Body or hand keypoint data
-----

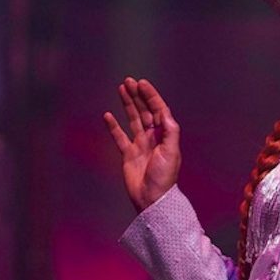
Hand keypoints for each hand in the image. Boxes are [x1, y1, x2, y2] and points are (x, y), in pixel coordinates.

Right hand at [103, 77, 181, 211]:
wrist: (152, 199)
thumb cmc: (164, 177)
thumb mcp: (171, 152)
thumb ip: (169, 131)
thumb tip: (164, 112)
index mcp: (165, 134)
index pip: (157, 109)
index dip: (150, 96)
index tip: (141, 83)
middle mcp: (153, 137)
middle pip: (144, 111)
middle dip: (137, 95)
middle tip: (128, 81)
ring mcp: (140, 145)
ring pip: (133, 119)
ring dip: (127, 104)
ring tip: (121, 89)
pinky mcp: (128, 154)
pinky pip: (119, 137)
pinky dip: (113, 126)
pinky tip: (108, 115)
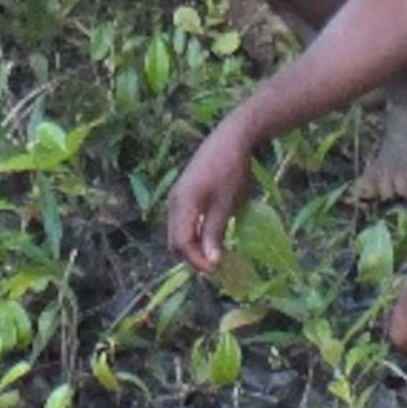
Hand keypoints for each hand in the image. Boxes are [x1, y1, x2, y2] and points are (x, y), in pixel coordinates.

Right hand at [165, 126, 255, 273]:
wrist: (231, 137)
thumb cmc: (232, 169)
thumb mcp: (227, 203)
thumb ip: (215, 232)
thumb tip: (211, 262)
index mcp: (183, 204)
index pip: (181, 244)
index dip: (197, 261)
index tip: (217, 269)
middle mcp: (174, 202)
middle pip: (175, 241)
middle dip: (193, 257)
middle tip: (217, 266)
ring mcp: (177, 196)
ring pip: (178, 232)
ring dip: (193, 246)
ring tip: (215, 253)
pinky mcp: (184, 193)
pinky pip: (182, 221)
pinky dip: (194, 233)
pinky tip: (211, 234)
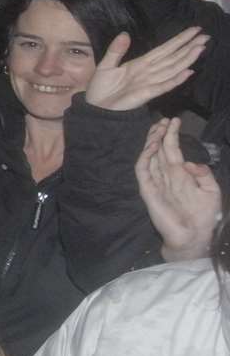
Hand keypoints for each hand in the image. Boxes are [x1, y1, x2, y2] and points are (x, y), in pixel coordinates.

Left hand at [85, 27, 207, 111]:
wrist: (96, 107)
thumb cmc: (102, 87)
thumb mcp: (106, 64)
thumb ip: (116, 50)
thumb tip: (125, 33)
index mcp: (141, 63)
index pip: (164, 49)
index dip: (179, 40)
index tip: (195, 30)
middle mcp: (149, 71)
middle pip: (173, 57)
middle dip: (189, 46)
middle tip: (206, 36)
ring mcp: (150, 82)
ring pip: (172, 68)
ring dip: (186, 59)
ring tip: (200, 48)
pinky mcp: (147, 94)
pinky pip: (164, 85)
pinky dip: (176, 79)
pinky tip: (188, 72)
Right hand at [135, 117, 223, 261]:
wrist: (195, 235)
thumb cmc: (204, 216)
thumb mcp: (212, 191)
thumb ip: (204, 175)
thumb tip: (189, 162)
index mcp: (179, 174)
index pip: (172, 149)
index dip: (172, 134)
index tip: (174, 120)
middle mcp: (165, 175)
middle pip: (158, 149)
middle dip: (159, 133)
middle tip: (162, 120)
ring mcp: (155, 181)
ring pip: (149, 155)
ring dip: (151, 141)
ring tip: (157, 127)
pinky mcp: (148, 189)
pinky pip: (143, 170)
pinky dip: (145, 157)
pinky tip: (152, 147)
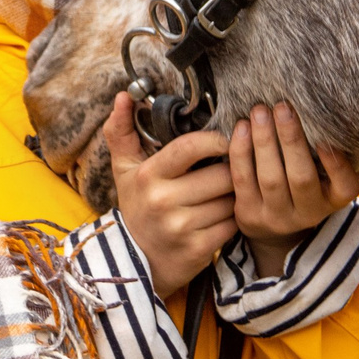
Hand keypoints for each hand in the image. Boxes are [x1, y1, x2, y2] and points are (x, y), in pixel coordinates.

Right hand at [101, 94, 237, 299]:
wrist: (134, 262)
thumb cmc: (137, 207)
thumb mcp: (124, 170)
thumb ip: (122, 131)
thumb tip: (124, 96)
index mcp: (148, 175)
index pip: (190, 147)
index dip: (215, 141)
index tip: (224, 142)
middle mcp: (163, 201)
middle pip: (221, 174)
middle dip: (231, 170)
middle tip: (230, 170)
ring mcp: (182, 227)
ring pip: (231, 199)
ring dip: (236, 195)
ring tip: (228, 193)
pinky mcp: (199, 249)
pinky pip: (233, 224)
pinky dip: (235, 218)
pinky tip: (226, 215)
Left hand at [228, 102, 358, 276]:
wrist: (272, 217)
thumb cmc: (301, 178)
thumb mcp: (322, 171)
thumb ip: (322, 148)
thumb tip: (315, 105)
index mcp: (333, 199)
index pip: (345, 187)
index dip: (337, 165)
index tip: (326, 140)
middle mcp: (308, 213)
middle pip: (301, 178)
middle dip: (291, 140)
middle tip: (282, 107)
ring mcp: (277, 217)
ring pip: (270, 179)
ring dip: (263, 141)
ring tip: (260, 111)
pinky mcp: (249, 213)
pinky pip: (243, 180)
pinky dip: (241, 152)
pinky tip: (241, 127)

-----

== Problem ==
Look over the entries for "Right", then copy every line that includes that string.

== Answer for this exercise ==
Right hand at [103, 77, 181, 211]:
Right hand at [165, 126, 255, 273]:
Right hand at [135, 117, 223, 261]:
Right hand at [101, 94, 237, 299]:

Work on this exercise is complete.